*** EXCERPTED DATA

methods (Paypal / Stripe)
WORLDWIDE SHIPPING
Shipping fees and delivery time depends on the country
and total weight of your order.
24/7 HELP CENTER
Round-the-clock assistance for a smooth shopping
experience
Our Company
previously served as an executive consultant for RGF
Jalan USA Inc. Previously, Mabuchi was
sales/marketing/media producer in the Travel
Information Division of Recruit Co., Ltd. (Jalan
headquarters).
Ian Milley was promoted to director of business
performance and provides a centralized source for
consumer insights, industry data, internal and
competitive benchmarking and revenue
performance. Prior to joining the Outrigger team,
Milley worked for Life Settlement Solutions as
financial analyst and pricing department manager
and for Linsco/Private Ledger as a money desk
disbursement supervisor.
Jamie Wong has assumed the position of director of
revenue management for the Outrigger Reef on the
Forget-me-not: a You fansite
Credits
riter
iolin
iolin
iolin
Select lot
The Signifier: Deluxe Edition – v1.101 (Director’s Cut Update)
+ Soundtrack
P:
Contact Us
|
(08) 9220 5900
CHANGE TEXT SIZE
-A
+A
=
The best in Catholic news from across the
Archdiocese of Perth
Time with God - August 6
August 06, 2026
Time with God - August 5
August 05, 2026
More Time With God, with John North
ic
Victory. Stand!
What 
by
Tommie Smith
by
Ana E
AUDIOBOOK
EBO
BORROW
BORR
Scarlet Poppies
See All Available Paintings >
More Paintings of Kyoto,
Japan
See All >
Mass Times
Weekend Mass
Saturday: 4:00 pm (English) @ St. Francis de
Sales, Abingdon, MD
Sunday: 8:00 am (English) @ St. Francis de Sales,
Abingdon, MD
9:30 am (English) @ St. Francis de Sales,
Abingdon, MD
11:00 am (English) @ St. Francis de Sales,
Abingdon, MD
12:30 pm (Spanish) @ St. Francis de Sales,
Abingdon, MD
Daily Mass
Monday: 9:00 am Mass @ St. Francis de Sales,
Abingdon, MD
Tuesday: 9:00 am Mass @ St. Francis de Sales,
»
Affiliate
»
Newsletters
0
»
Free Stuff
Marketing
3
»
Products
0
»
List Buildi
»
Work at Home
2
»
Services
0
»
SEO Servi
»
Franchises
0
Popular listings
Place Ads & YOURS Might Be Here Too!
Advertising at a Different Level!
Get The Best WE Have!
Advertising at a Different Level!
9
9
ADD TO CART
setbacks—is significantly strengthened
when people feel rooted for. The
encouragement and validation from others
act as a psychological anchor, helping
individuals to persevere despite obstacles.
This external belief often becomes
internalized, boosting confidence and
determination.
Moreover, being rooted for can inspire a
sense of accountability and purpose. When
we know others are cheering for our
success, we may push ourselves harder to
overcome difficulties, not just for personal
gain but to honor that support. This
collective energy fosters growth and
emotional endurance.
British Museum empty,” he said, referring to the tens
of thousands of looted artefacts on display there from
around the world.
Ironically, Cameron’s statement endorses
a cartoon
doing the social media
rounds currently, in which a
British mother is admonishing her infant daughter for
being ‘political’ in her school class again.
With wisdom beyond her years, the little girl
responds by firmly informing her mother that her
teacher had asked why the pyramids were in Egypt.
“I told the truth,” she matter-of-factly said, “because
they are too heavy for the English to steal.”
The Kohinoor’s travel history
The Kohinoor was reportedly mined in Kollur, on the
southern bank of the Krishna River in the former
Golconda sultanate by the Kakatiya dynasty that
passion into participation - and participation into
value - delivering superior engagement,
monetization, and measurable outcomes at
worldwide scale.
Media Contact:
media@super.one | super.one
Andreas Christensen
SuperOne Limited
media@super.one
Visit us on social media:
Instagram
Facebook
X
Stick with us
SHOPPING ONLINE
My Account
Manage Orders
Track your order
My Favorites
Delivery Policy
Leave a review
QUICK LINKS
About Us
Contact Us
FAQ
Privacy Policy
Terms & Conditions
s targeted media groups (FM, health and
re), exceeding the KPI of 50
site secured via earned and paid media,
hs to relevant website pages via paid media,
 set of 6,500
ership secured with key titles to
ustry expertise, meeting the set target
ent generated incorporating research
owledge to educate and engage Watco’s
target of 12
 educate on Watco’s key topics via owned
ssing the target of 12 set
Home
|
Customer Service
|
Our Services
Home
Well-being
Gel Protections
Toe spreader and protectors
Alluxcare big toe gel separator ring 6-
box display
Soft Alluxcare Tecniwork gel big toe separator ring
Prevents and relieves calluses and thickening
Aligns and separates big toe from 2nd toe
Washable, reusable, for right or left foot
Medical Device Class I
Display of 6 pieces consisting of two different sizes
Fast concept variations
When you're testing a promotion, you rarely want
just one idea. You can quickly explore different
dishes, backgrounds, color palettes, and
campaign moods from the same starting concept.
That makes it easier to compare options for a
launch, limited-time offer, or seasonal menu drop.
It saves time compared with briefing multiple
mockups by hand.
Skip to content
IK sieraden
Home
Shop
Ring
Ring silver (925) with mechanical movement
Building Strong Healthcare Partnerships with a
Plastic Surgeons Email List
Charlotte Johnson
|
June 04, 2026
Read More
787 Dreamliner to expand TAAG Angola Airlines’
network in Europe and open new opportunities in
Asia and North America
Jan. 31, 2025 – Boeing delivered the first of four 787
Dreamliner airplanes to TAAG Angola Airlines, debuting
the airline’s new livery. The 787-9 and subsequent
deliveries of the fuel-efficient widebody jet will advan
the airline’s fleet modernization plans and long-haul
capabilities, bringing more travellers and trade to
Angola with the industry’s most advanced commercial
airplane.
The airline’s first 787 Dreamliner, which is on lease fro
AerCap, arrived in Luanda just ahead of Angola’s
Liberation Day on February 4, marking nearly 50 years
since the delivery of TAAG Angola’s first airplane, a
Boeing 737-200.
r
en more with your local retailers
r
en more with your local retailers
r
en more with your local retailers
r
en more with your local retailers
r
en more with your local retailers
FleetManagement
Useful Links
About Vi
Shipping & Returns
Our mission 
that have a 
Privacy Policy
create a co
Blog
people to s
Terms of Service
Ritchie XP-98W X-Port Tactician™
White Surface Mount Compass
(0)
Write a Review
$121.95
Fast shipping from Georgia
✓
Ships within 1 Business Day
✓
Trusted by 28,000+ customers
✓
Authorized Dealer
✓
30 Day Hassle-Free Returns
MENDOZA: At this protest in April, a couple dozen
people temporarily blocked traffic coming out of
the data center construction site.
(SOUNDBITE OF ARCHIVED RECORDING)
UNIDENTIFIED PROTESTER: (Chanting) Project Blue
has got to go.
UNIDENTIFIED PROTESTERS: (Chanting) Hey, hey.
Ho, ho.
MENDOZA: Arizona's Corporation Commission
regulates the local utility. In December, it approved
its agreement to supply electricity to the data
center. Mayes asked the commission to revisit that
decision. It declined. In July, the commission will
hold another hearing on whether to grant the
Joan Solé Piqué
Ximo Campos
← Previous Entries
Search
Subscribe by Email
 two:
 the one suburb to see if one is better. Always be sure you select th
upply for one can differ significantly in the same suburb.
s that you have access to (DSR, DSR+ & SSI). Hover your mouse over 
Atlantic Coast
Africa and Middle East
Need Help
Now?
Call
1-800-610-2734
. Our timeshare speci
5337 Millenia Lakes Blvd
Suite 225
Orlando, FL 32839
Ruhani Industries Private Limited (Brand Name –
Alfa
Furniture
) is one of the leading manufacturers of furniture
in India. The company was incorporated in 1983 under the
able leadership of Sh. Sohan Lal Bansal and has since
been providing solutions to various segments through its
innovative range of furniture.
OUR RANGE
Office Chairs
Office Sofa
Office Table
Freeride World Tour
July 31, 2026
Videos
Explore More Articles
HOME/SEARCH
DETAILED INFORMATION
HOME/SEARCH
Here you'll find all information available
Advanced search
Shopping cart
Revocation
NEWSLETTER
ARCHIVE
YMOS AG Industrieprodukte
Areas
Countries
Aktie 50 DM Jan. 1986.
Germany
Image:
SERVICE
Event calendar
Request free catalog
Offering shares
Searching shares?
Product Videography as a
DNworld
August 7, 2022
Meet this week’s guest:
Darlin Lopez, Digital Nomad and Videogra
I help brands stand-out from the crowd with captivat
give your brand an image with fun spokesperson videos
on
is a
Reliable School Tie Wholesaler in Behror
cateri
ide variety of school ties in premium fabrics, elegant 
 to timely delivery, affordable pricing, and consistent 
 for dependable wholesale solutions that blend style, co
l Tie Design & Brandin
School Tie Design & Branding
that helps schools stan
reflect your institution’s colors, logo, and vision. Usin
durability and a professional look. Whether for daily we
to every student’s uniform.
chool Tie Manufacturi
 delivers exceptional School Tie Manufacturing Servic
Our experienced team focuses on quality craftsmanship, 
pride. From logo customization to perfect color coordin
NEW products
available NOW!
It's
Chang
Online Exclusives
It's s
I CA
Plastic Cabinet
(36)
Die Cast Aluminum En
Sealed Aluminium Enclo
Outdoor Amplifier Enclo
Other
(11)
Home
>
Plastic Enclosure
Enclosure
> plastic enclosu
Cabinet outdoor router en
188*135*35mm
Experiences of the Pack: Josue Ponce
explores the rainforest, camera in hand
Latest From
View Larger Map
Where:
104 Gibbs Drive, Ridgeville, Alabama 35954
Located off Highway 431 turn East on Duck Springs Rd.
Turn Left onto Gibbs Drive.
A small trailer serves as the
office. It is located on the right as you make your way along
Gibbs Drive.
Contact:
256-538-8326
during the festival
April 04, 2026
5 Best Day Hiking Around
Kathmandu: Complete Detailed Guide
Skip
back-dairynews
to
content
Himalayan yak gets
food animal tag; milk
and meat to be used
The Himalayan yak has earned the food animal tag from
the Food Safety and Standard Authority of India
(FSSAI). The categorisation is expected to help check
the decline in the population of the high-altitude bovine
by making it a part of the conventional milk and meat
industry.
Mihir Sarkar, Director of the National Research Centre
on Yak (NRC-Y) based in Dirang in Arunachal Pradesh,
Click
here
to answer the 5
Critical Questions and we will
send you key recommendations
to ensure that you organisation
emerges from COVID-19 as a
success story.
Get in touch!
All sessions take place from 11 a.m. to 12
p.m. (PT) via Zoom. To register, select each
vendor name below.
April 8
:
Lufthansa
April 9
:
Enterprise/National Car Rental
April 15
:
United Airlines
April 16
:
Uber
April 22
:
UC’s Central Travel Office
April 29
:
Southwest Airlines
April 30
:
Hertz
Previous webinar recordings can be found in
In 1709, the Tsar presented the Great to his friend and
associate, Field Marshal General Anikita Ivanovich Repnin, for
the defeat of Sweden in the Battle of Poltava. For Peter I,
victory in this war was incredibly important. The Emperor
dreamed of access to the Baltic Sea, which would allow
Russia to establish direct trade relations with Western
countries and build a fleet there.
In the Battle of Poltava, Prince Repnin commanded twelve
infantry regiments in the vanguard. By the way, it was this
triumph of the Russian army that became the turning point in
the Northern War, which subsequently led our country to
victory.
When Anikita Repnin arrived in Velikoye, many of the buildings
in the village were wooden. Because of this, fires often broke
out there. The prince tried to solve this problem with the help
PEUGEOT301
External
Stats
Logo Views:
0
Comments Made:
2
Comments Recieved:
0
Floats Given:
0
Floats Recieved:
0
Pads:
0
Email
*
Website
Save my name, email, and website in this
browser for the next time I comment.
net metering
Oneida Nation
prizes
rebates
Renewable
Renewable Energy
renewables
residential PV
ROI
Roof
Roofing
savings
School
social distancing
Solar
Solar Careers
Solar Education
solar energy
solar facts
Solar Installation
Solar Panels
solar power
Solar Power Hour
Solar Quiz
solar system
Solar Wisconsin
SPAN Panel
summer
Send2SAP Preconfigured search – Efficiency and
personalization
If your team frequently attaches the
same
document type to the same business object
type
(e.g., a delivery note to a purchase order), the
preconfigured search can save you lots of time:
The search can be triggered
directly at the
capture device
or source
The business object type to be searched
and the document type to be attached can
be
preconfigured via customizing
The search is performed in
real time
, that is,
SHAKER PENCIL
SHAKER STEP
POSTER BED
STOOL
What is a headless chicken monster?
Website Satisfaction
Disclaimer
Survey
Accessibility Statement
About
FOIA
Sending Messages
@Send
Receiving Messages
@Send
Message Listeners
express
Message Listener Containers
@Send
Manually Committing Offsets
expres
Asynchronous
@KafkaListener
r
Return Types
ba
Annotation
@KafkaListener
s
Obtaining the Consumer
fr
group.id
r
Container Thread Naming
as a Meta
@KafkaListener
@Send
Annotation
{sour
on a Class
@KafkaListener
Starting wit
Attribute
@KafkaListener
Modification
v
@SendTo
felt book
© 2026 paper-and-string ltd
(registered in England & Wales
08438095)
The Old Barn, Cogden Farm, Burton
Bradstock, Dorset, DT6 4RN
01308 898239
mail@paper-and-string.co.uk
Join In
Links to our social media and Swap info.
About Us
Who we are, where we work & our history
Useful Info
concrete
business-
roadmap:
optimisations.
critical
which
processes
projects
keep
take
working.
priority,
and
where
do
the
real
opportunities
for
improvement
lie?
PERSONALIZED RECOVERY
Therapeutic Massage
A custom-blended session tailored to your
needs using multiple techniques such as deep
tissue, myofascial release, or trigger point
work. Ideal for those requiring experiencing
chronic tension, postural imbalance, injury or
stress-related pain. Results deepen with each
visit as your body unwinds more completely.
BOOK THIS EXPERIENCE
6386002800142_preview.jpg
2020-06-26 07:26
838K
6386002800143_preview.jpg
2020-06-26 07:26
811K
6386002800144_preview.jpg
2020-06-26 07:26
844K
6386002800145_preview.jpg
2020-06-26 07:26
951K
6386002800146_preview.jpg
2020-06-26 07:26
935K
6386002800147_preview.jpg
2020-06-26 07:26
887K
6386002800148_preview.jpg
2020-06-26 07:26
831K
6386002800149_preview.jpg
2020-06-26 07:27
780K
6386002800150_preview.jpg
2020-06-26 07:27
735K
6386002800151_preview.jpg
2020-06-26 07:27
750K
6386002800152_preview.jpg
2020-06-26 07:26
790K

******

### PROBLEM REQUIREMENTS
Which lines should be output? Exactly those from the first line of the data through the line containing "previously served as", inclusive.

### EXPECTED ANSWER
methods (Paypal / Stripe)
WORLDWIDE SHIPPING
Shipping fees and delivery time depends on the country
and total weight of your order.
24/7 HELP CENTER
Round-the-clock assistance for a smooth shopping
experience
Our Company
previously served as an executive consultant for RGF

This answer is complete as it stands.